Water Hub
The Challenge:
Millions across the United States experience living with dry wells, toxic taps, flooding, sewage spills, and water shutoffs disproportionately impacting Black, Indigenous, and People of Color due to historic infrastructure disinvestment and environmental racism. These challenges are deeply rooted in social and political structures, resulting from treating water as a commodity and rivers as mere plumbing systems.
Limited communications capacity can be a barrier because it results in water news that is dry and technical. People tune out content that doesn’t reflect their voices or values, and therefore don’t engage in water issues impacting their communities. Without public pressure, decision-makers often defer costly or controversial investments.
What Can Be Done:
We have to shift how we relate to water and each other. It starts by bringing more people into the water movement
We believe:
- The nation’s water problems are fixable if we can build the political will.
- People care about water but could benefit from clearer communications.
- Public awareness and engagement will lead to better water management.
- A more equitable and inclusive water movement will be more effective.
- Stories shape systems. We have to shift the narrative and power map to change policies.
- Narrative change is a long-term undertaking that requires organizing, strategic communications, arts, and cultural work.

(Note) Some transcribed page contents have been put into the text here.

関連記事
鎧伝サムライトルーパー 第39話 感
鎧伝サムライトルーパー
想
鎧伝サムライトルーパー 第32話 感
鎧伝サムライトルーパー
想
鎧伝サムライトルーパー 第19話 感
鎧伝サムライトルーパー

How Water Hub is Meeting the Challenge:
We are a pro bono communications organization that uses story-based strategies to advance water justice and resilience across the country to make water communications more accessible, and activism more effective, so the people most impacted by water challenges have greater agency to determine the solutions.

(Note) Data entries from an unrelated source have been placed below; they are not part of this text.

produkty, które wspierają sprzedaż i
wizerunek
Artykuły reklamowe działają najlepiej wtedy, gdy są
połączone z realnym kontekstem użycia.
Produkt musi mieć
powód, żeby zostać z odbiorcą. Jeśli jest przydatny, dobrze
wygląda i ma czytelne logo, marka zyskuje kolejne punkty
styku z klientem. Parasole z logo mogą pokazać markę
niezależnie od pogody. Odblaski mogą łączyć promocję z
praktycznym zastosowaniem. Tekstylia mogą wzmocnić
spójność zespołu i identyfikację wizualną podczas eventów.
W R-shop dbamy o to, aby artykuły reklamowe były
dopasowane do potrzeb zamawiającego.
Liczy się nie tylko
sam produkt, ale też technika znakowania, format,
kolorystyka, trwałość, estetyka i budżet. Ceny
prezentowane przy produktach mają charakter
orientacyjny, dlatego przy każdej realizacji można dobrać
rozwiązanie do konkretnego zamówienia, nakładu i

Our communications support includes writing, news pitching, strategic messaging, coaching, media research, digital strategy, design, and campaign planning. In addition to the on-call help we provide to advocates, we work on long-term narrative change through arts and culture collaborations and creatine storytelling and campaigns.
Giving voice and visibility to Tribes, communities of color, and other underrepresented groups is a core focus. For example, our Color of Water directory features over 100 water experts of color working across the United States and honors traditional ecological knowledge alongside academic expertise to amplify community stories and solutions in the media.
We imagine a world where all people have equitable access to safe water and sanitation, as well as a voice in the management of this shared and sacred resource. We envision living rivers, thriving communities, and water systems that work with nature.